Exercise description:
Among the entries below, find every line that has "Lawrence" and pull it out.

Available data:
--- START ---
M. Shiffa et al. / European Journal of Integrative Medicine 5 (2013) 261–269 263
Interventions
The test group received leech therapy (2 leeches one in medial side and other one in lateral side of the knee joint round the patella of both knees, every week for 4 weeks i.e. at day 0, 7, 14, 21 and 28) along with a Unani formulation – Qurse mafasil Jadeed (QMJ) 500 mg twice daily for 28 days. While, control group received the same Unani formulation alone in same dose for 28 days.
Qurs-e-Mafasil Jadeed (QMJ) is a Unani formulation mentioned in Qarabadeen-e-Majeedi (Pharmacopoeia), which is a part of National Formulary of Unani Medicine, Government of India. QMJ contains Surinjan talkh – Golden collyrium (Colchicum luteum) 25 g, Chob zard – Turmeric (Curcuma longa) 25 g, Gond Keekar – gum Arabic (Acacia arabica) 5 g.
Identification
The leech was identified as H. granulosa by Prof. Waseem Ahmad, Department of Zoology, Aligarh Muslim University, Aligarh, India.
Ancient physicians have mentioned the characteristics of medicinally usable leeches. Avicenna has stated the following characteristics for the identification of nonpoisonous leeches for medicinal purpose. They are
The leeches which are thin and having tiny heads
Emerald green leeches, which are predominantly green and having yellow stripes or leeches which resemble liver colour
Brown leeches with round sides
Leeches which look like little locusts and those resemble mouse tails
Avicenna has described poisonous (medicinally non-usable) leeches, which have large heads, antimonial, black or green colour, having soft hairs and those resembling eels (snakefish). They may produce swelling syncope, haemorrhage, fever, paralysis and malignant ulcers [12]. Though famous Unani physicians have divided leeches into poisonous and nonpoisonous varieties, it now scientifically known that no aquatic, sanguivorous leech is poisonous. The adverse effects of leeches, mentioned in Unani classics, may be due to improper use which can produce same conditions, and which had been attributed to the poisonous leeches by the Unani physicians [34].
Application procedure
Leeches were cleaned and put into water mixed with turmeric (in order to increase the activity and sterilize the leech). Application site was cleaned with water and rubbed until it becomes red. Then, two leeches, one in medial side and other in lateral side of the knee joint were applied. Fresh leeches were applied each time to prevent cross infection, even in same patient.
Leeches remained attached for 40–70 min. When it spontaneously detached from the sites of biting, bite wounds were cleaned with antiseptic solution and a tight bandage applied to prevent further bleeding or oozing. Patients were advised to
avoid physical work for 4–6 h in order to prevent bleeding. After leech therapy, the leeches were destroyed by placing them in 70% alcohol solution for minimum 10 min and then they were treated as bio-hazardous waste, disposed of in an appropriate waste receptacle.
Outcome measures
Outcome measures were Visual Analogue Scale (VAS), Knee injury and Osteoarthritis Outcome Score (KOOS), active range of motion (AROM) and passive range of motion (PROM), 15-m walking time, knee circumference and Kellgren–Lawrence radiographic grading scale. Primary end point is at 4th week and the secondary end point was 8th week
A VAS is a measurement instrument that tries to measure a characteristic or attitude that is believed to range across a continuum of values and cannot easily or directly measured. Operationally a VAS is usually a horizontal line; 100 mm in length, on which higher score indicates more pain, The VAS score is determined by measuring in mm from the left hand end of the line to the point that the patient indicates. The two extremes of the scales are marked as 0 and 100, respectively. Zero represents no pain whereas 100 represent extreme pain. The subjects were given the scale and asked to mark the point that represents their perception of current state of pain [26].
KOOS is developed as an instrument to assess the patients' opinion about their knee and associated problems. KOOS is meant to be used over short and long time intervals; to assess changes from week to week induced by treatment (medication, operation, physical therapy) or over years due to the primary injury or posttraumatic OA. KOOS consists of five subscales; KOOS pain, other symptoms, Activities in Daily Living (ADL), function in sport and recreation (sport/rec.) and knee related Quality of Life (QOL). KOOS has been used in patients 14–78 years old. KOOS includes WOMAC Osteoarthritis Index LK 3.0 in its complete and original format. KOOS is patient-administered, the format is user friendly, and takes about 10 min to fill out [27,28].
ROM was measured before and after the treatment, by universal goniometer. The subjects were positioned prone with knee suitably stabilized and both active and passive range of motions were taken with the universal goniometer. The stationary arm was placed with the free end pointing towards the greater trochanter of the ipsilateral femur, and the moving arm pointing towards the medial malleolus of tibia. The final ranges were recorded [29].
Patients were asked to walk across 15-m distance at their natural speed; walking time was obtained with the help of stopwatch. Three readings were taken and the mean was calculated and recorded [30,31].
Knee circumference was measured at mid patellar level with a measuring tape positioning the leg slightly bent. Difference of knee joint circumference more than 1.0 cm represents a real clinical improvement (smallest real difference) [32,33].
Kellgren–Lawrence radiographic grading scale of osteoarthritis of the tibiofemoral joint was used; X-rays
--- END ---
Written answer:
Outcome measures were Visual Analogue Scale (VAS), Knee injury and Osteoarthritis Outcome Score (KOOS), active range of motion (AROM) and passive range of motion (PROM), 15-m walking time, knee circumference and Kellgren–Lawrence radiographic grading scale. Primary end point is at 4th week and the secondary end point was 8th week
Kellgren–Lawrence radiographic grading scale of osteoarthritis of the tibiofemoral joint was used; X-rays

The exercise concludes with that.